Hurricane Maria hit Puerto Rico in September 2017 and, soon after, the government of Puerto Rico determined that 64 people had died. Later, unofficial investigations and independent scientific studies suggested that the death toll was likely much higher. To get a more accurate and rigorous assessment, the Governor of Puerto Rico commissioned an independent study from GW Milken Institute SPH.
Today, GW Milken Institute SPH, in collaboration with researchers from the University of Puerto Rico Graduate School of Public Health, delivered on that request.

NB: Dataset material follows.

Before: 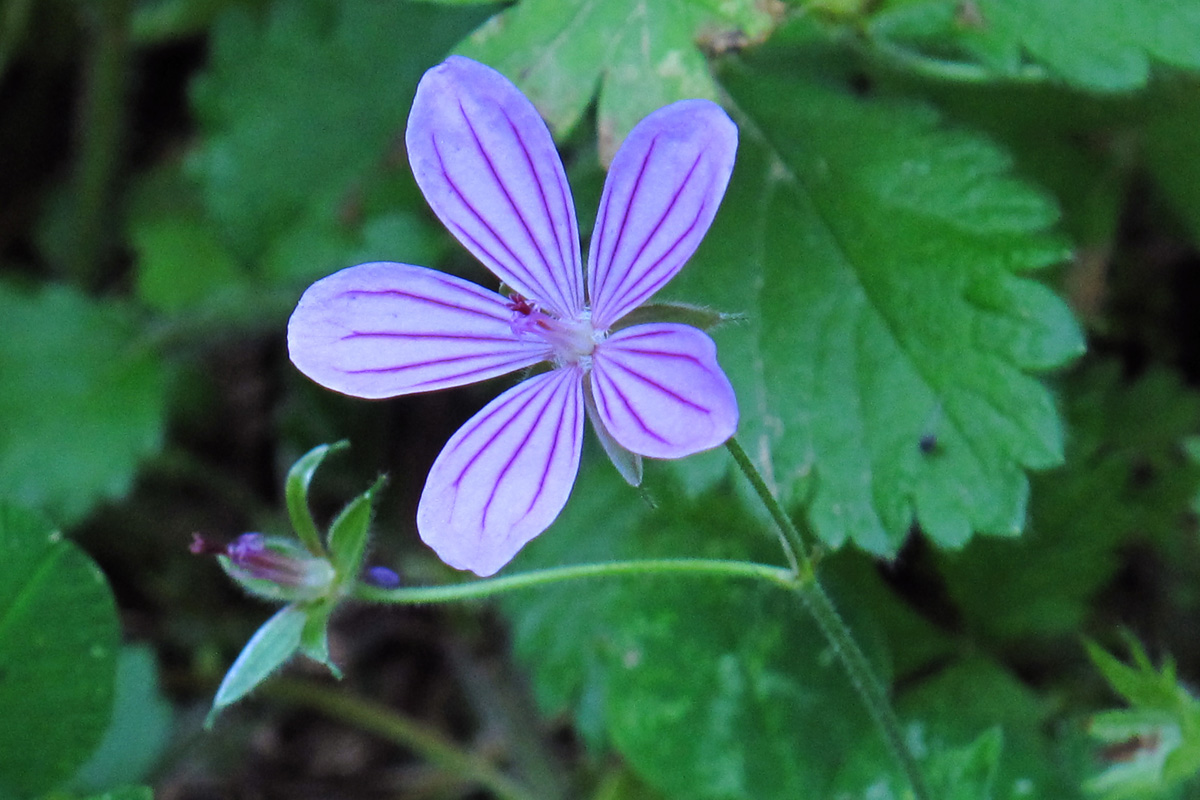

“The results of our epidemiological study suggest that, tragically, Hurricane Maria led to a large number of excess deaths throughout the island. Certain groups – those in lower income areas and the elderly – faced the highest risk,” said Carlos Santos-Burgoa, MD, MPH, PhD, the principal investigator of the project and a professor of global health at GW Milken Institute SPH. “We hope this report and its recommendations will help build the island’s resilience and pave the way toward a plan that will protect all sectors of society in times of natural disasters.”
The epidemiological study found:
- An estimated 2,975 excess deaths related to Hurricane Maria from September 2017 to February 2018, a number that is 22 percent higher than the number of deaths that would have been expected during that period in a year without the storm.
- All municipalities in Puerto Rico were hit hard by the hurricane and the aftermath, however, certain groups faced the biggest risk. In fact, this study showed that the risk of dying over this period was the highest (60 percent higher than expected) for people living in the poorest municipalities – and that the elevated risk persisted beyond February 2018.
- Over this same period, older male Puerto Ricans had a risk of death that was 35 percent higher than expected and that elevated risk continued past the study observation period.